__Exercise objective__. Update the entries from the line containing "gal is written, ends the caption." down through the line containing "Observed value: 100 mL" by changing "Close view" to "Close-up view" and leaving everything else as it is. Give only those lines, and leave the pictures out.

Data items:
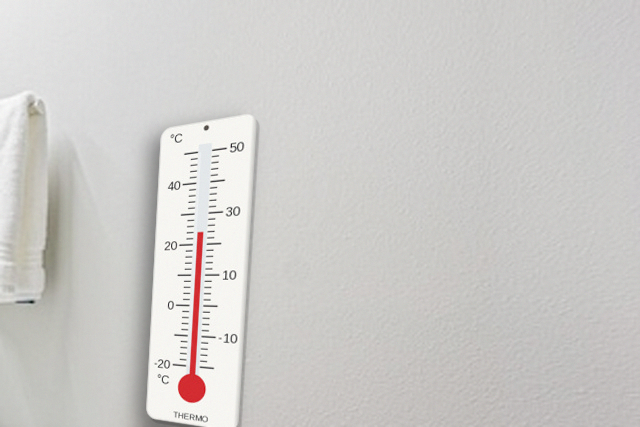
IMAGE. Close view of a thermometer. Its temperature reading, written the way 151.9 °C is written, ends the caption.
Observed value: 24 °C
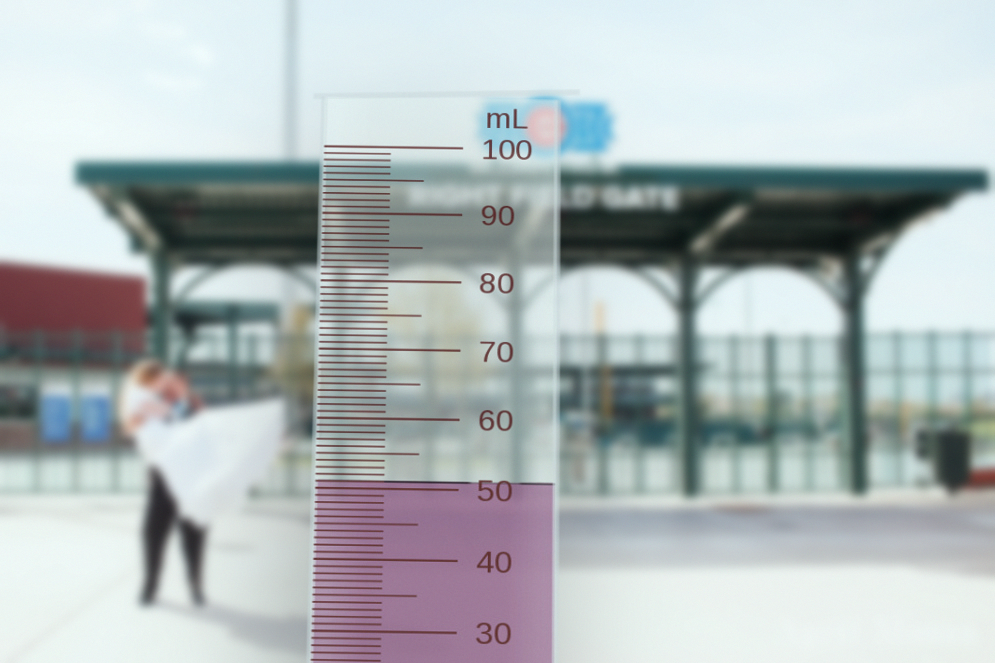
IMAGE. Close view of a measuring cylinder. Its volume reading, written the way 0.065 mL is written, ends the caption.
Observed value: 51 mL
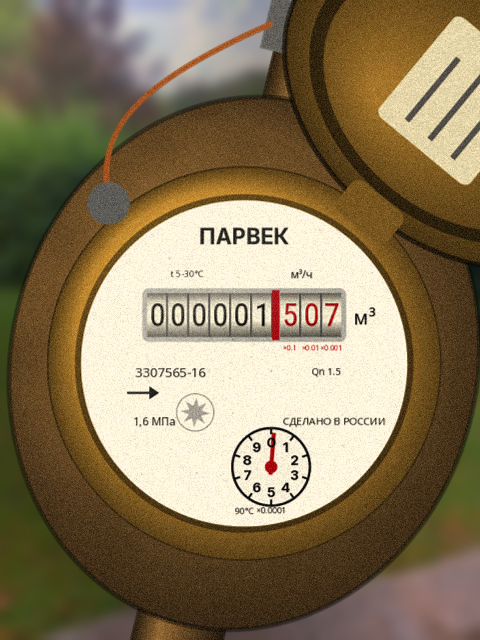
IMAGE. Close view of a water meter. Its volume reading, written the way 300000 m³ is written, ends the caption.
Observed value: 1.5070 m³
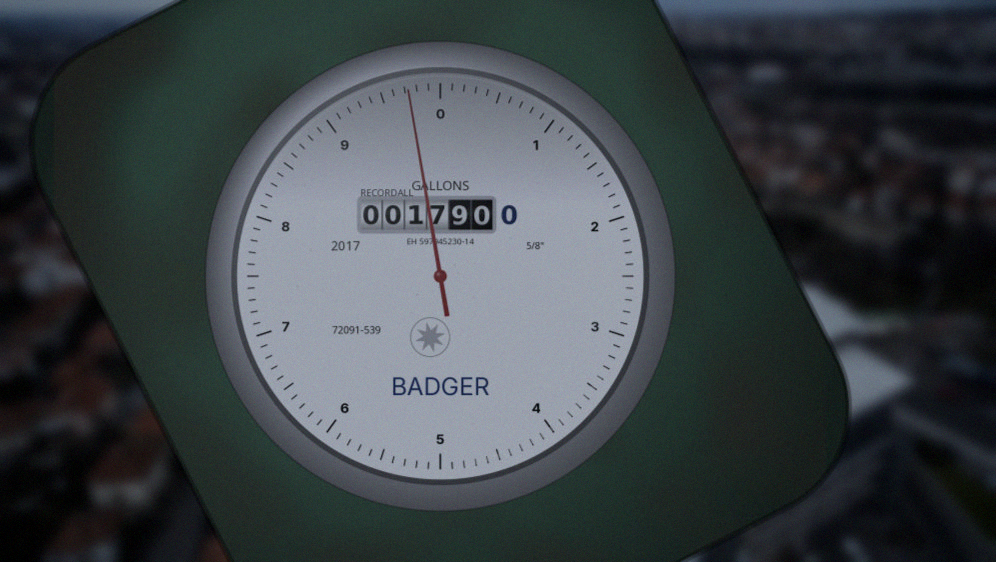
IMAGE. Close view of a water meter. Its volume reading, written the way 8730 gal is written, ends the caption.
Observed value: 17899.7 gal
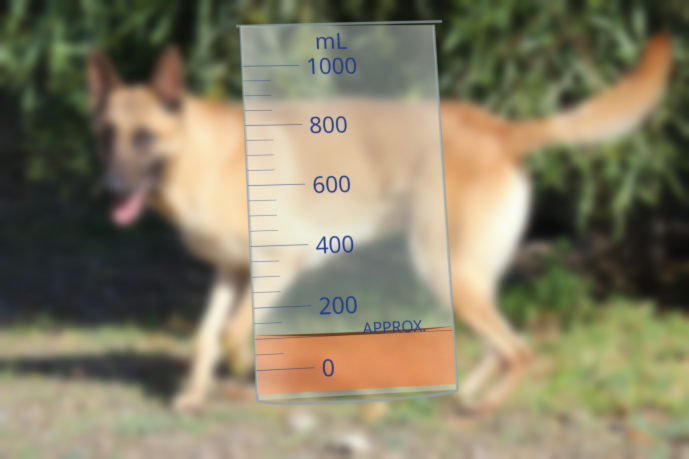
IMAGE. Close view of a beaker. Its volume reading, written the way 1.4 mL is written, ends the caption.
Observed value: 100 mL
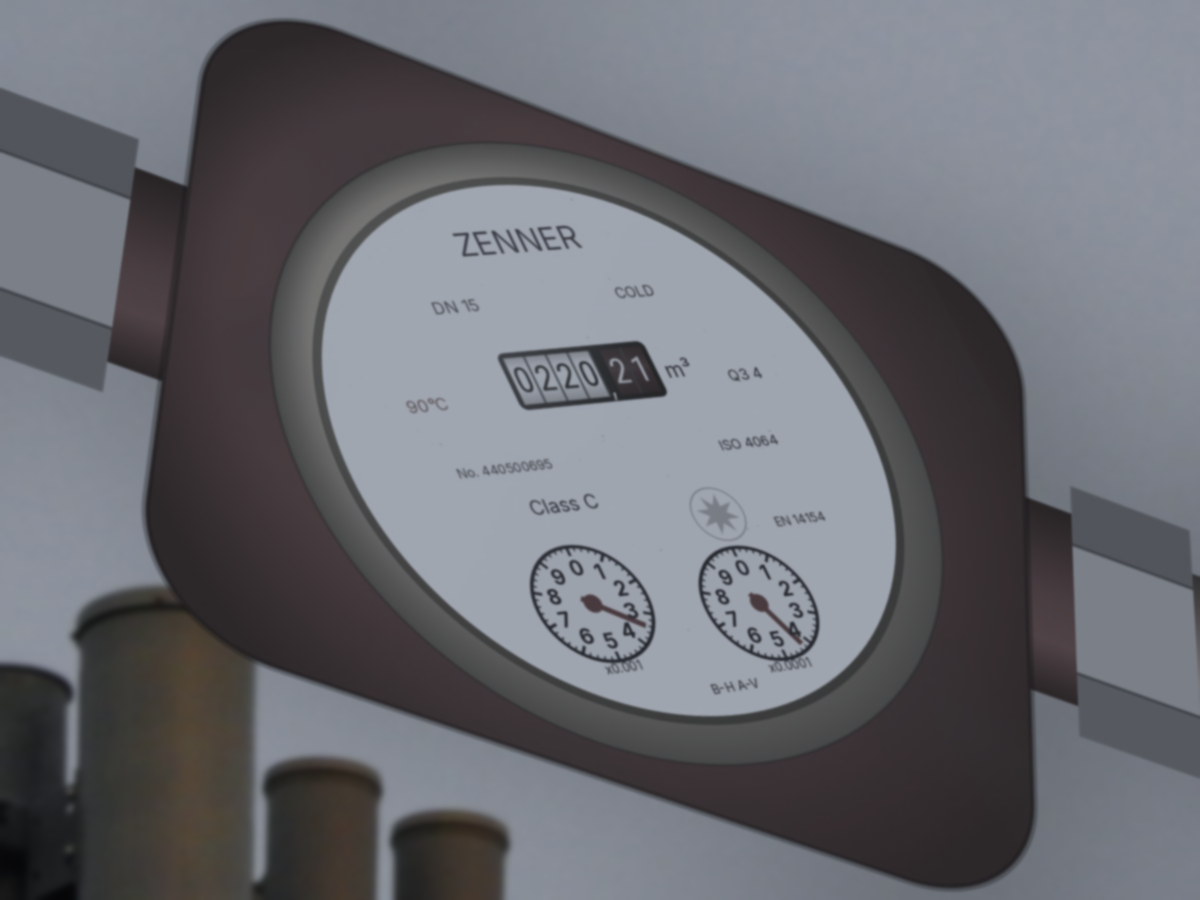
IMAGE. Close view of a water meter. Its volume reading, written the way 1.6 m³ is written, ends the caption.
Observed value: 220.2134 m³
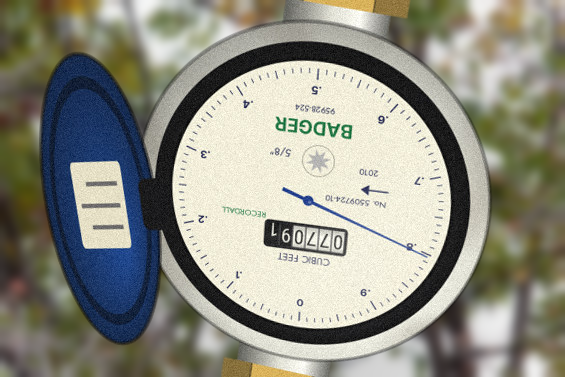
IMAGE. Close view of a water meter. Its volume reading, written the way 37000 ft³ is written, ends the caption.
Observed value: 77090.80 ft³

__Solution to the exercise__.
IMAGE. Close-up view of a water meter. Its volume reading, written the way 8730 gal is written, ends the caption.
Observed value: 17899.7 gal
IMAGE. Close-up view of a beaker. Its volume reading, written the way 1.4 mL is written, ends the caption.
Observed value: 100 mL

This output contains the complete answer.